Request:
Reproduce the entire listing exactly as written, apart from its pictures.

Stored data:
[Start of section]
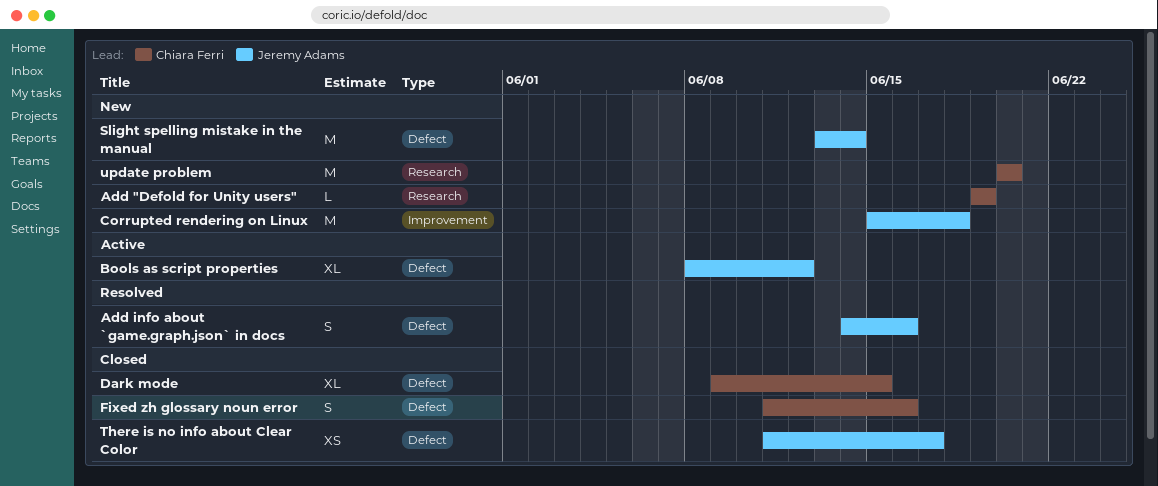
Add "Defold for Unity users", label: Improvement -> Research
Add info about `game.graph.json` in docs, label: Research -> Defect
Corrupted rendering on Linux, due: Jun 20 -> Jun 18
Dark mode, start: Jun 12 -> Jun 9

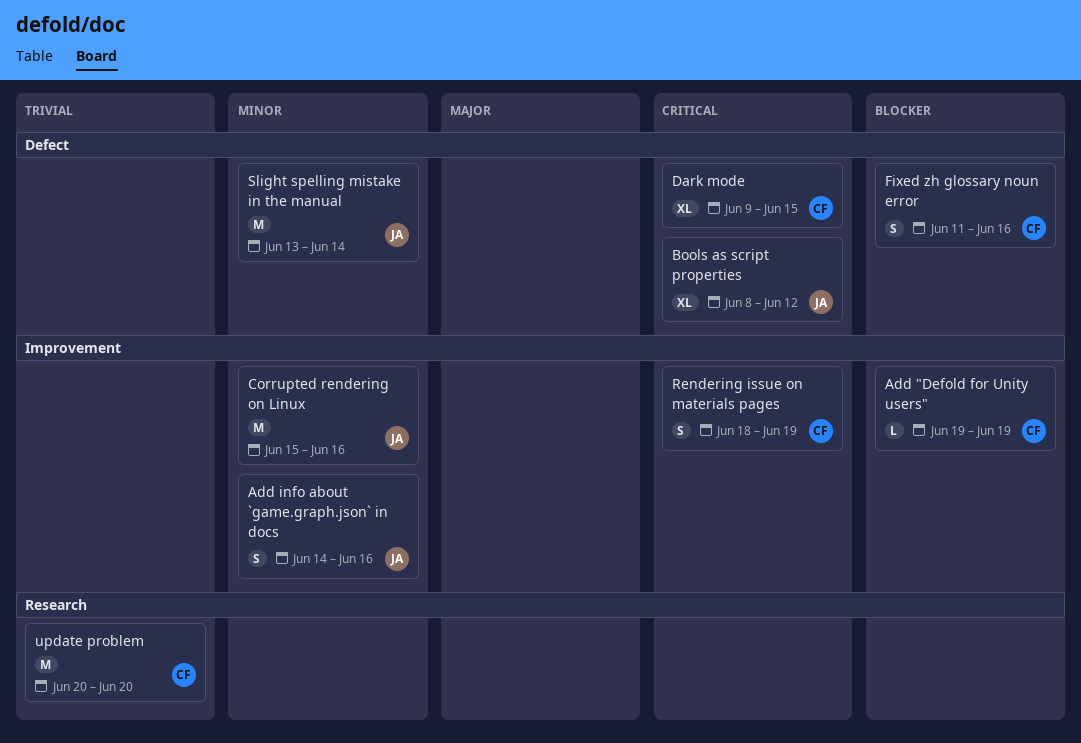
Add "Defold for Unity users", label: Research -> Improvement
Add info about `game.graph.json` in docs, label: Defect -> Improvement
Corrupted rendering on Linux, due: Jun 18 -> Jun 16
Rendering issue on materials pages: none -> present
There is no info about Clear Color: present -> none

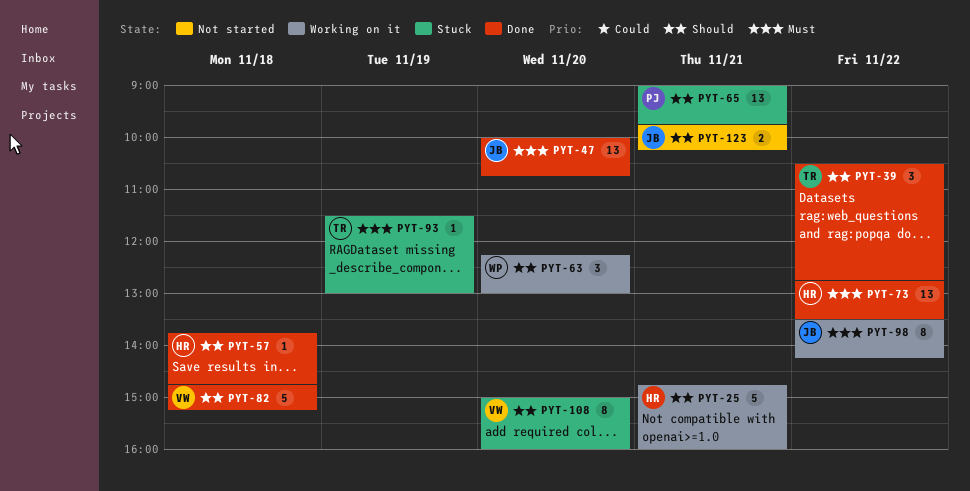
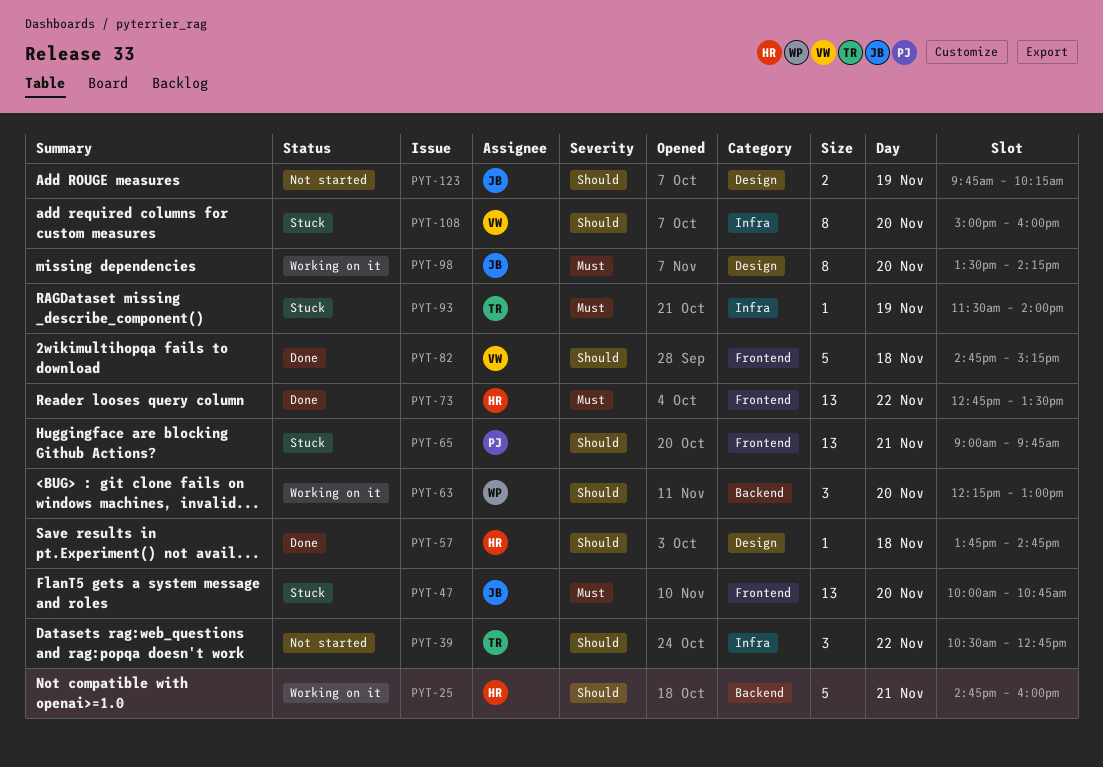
PYT-39, status: Done -> Not started
PYT-47, status: Done -> Stuck
PYT-93, ends: 13:00 -> 14:00
PYT-98, day: Nov 22 -> Nov 20
PYT-123, day: Nov 21 -> Nov 19

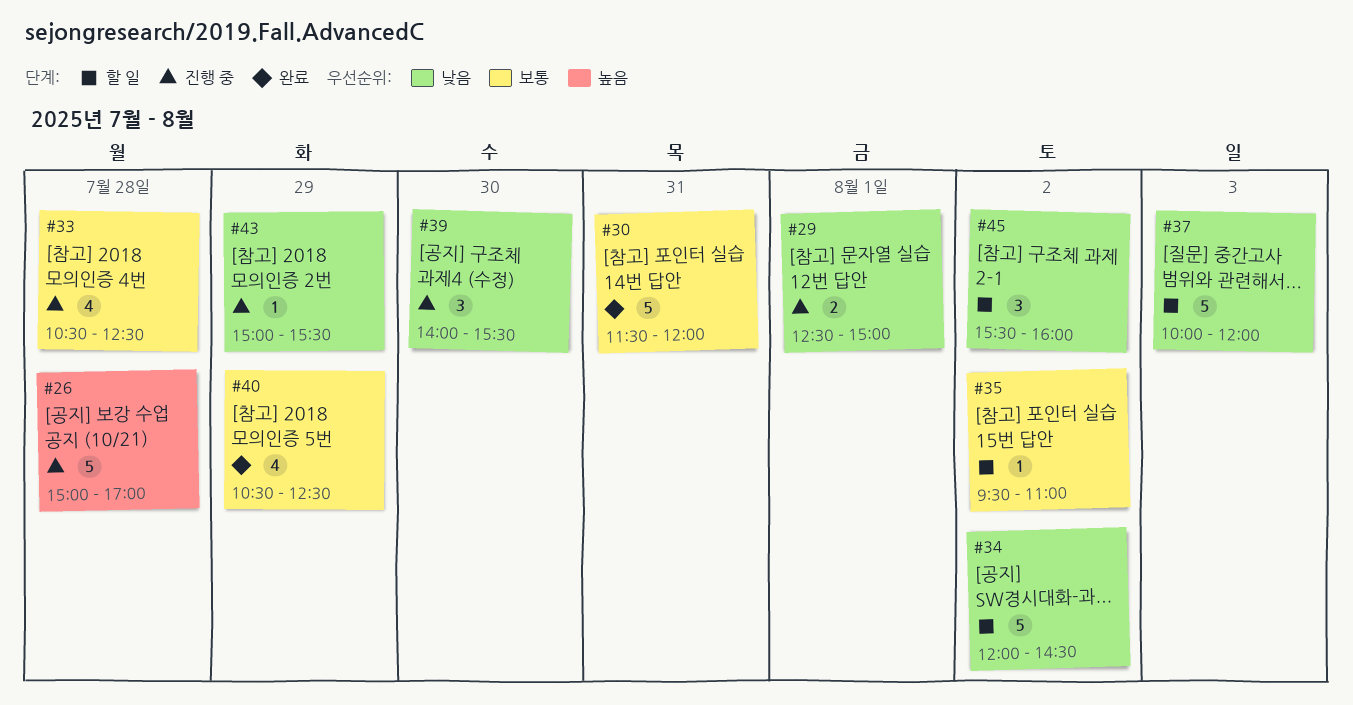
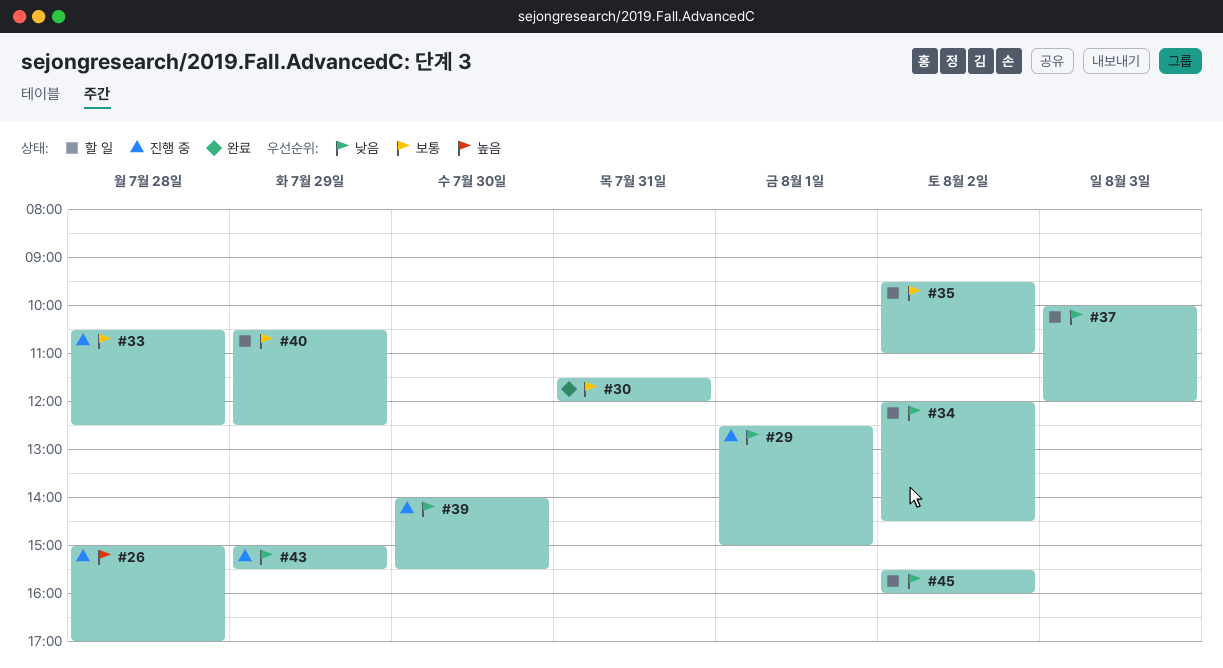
#40, status: 완료 -> 할 일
[End of section]
Reply:
Add "Defold for Unity users", label: Improvement -> Research
Add info about `game.graph.json` in docs, label: Research -> Defect
Corrupted rendering on Linux, due: Jun 20 -> Jun 18
Dark mode, start: Jun 12 -> Jun 9

Add "Defold for Unity users", label: Research -> Improvement
Add info about `game.graph.json` in docs, label: Defect -> Improvement
Corrupted rendering on Linux, due: Jun 18 -> Jun 16
Rendering issue on materials pages: none -> present
There is no info about Clear Color: present -> none

PYT-39, status: Done -> Not started
PYT-47, status: Done -> Stuck
PYT-93, ends: 13:00 -> 14:00
PYT-98, day: Nov 22 -> Nov 20
PYT-123, day: Nov 21 -> Nov 19

#40, status: 완료 -> 할 일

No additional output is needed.